Stille Nacht, autre grand classique, est lui donné dans sa version allemande, puis bouche fermée, donnant là aussi un effet doux et calme. Trompette 2 et trombone oublient de partir sur The first Nowell, obligeant le chef à reprendre le morceau et son introduction instrumentale. La Maîtrise, encore seule sur God rest You Merry Gentlemen finit d’enthousiasmer le public qui l’acclame dès la fin du morceau. À l'écoute de Les Anges dans nos campagnes, quelques spectateurs commencent à chanter. Les deux chœurs se réunissent pour le final avec O Come All Ye Faithfull et Star Carol.
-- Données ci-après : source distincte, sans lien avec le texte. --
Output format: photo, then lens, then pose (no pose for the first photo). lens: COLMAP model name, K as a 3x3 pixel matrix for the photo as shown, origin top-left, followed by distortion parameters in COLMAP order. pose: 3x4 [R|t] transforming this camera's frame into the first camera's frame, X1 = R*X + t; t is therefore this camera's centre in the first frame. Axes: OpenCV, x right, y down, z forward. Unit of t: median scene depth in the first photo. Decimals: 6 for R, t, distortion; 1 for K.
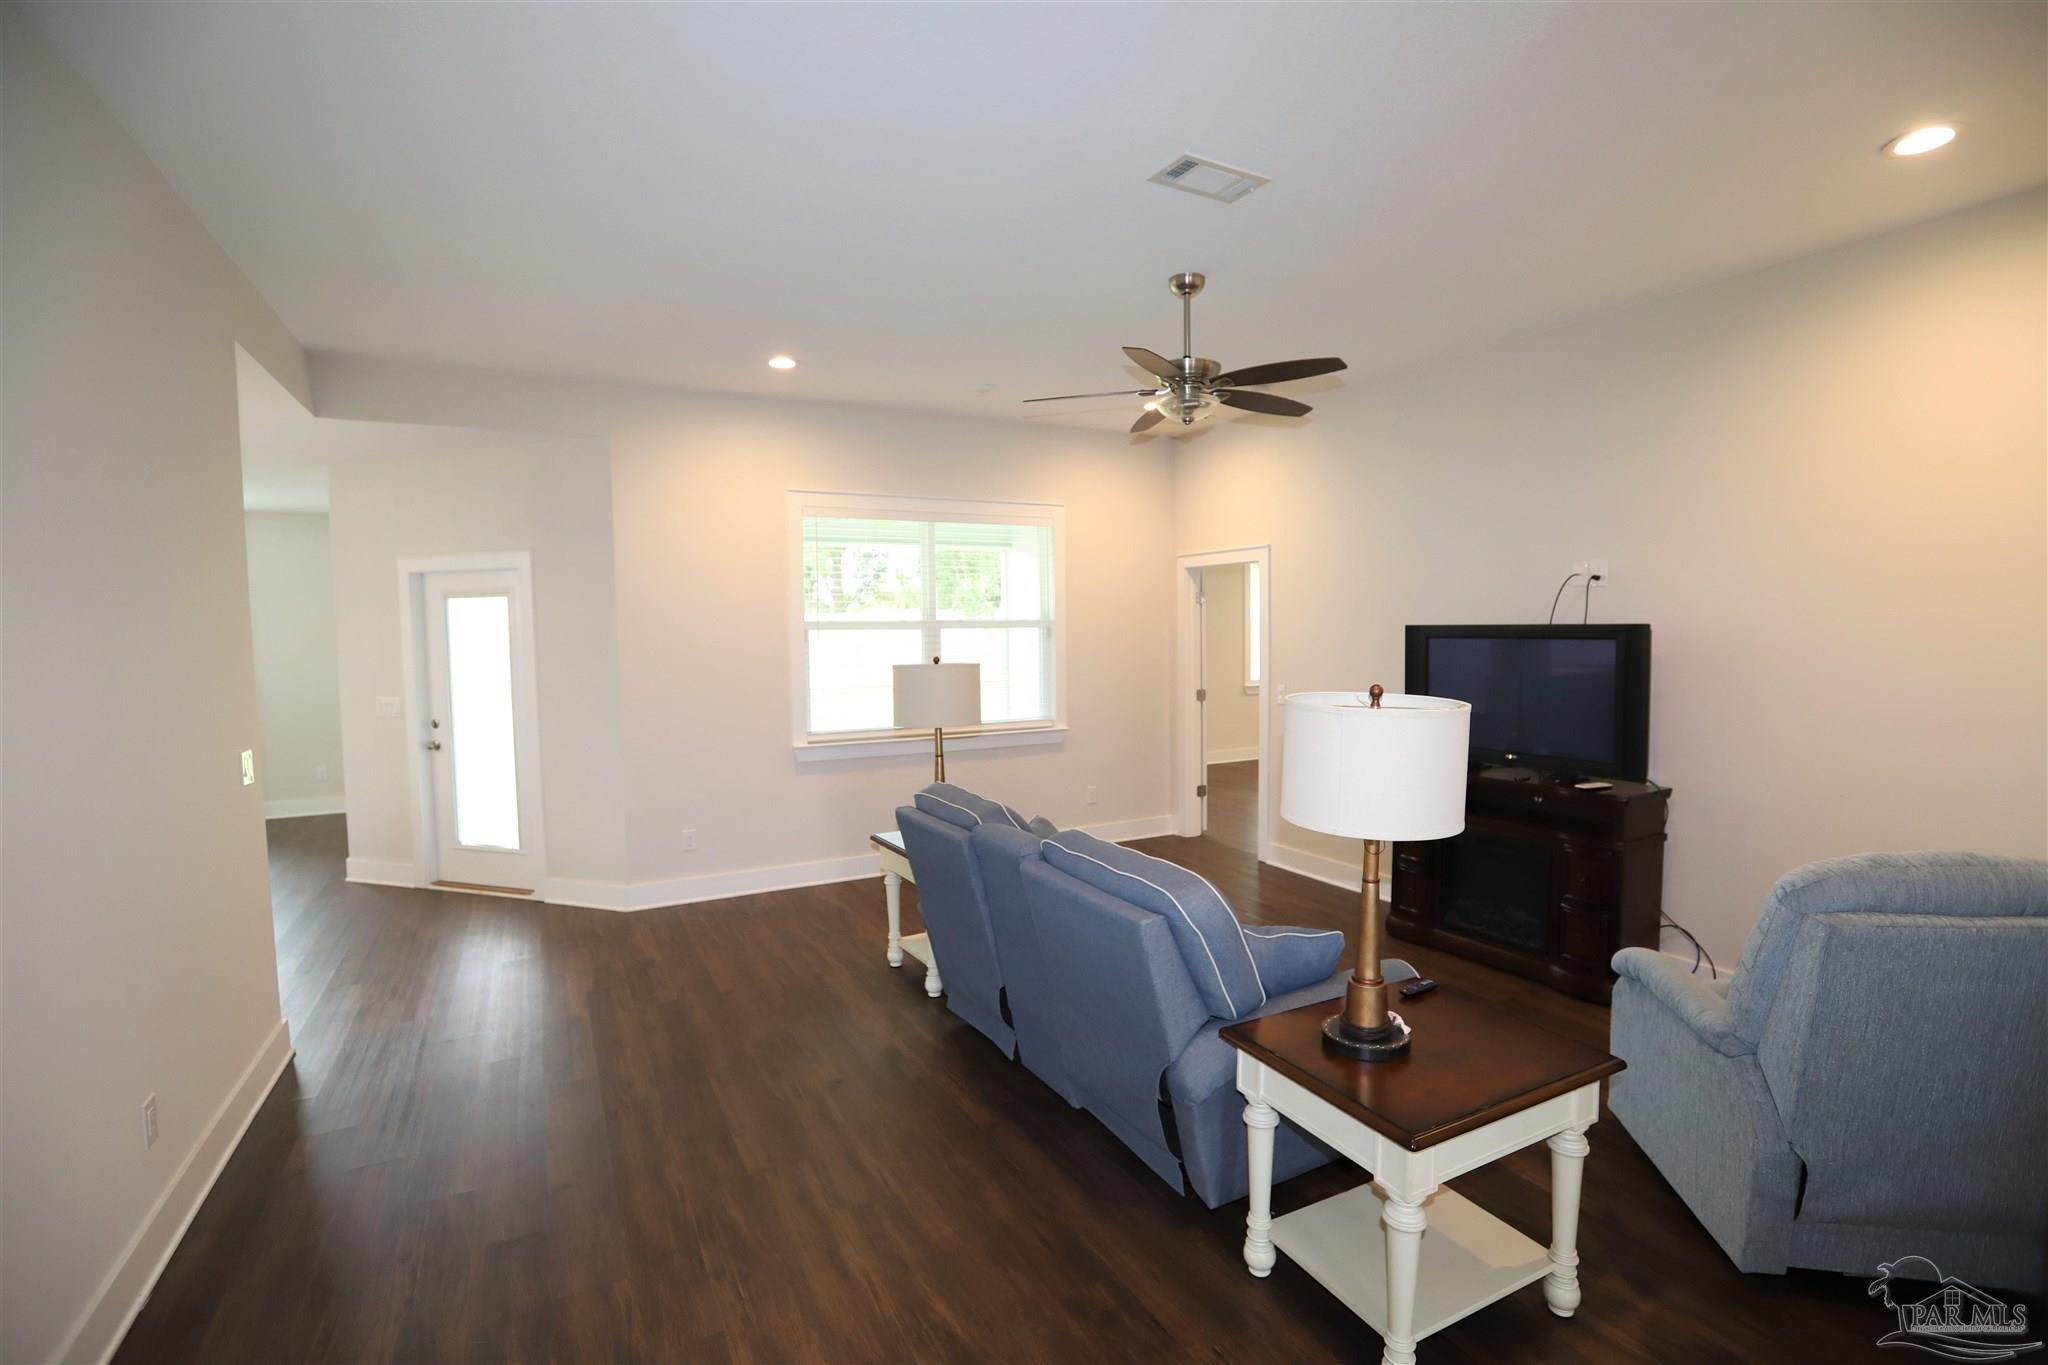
lens RADIAL K [[936.2, 0, 1031.1], [0, 936.2, 682.5], [0, 0, 1]] dist [-0.063101, 0.029983]
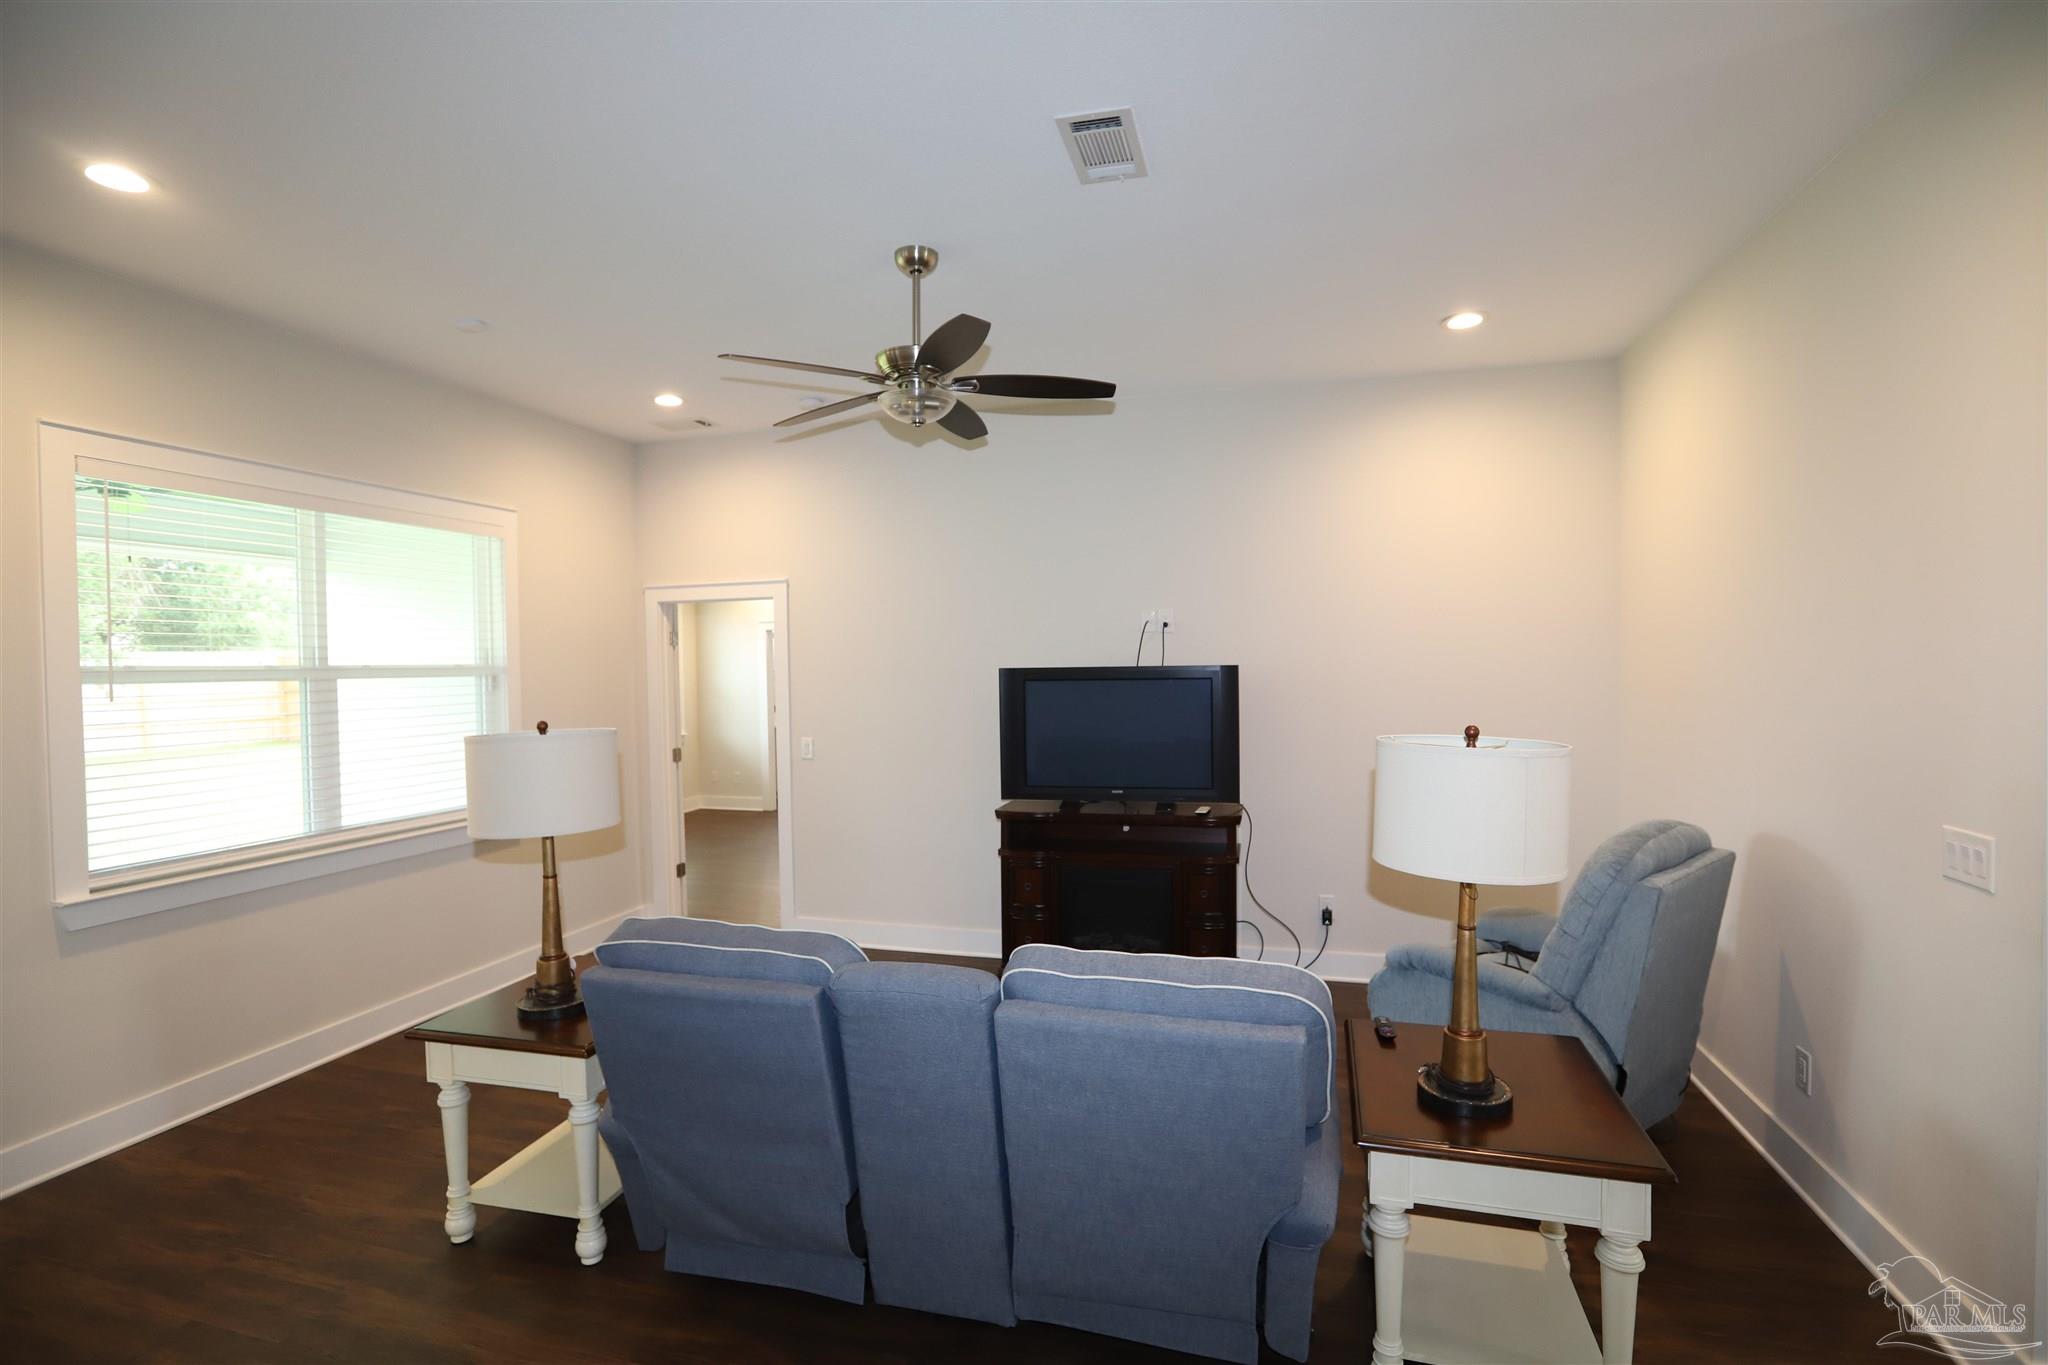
lens RADIAL K [[936.2, 0, 1031.1], [0, 936.2, 682.5], [0, 0, 1]] dist [-0.063101, 0.029983]
pose [[0.693670, -0.013657, 0.720164, -0.241027], [0.049689, 0.998346, -0.028929, -0.014066], [-0.718577, 0.055851, 0.693201, 0.243133]]
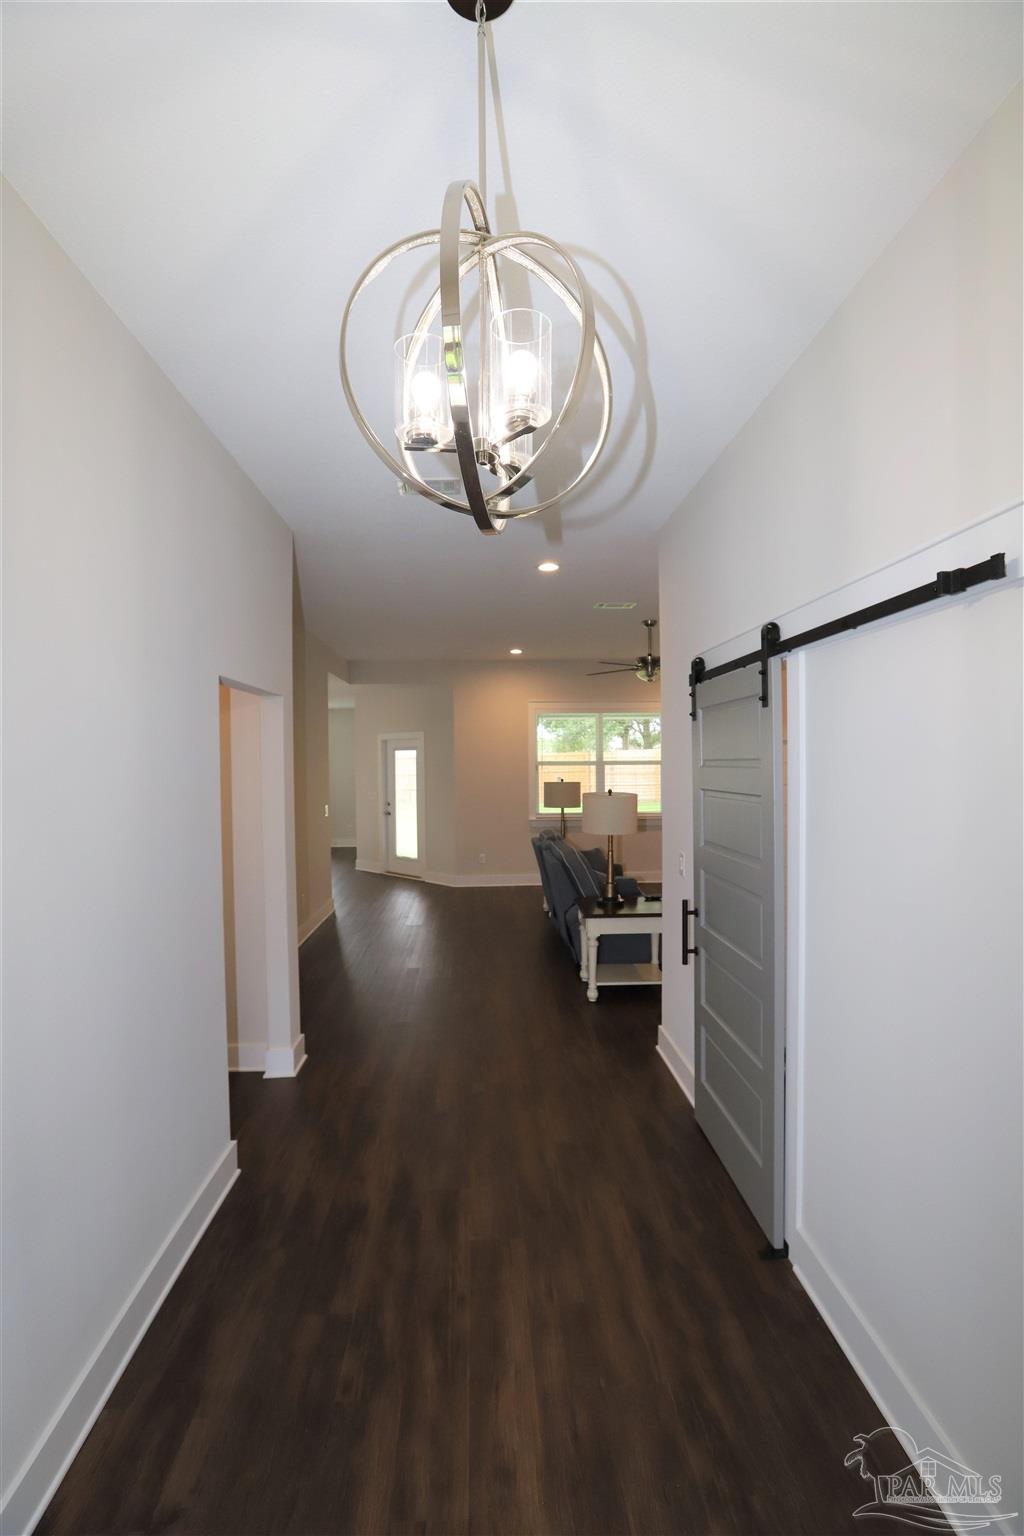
lens RADIAL K [[702.2, 0, 512.0], [0, 702.2, 768.0], [0, 0, 1]] dist [-0.063101, 0.029983]
pose [[0.904333, 0.009637, -0.426719, 0.404945], [-0.027126, 0.999022, -0.034927, 0.007644], [0.425965, 0.043161, 0.903709, -0.498268]]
Restés debout toute la seconde partie, les enfants sont ovationnés. Après trois saluts, le chef effectue un premier rappel avec Jingle Bells dont le public entonne avec envie le refrain. Après trois nouveaux saluts, l’enthousiasme du public à continuer la soirée amène un bis de O Come All Ye Faithfull, puis à nouveau Jingle Bells. L’ambiance bonne enfant dépasse l’exigence purement musicale, même si on aurait souhaité voir les musiciens aussi enthousiastes que les chanteurs dans ce spectacle ouvert à tous.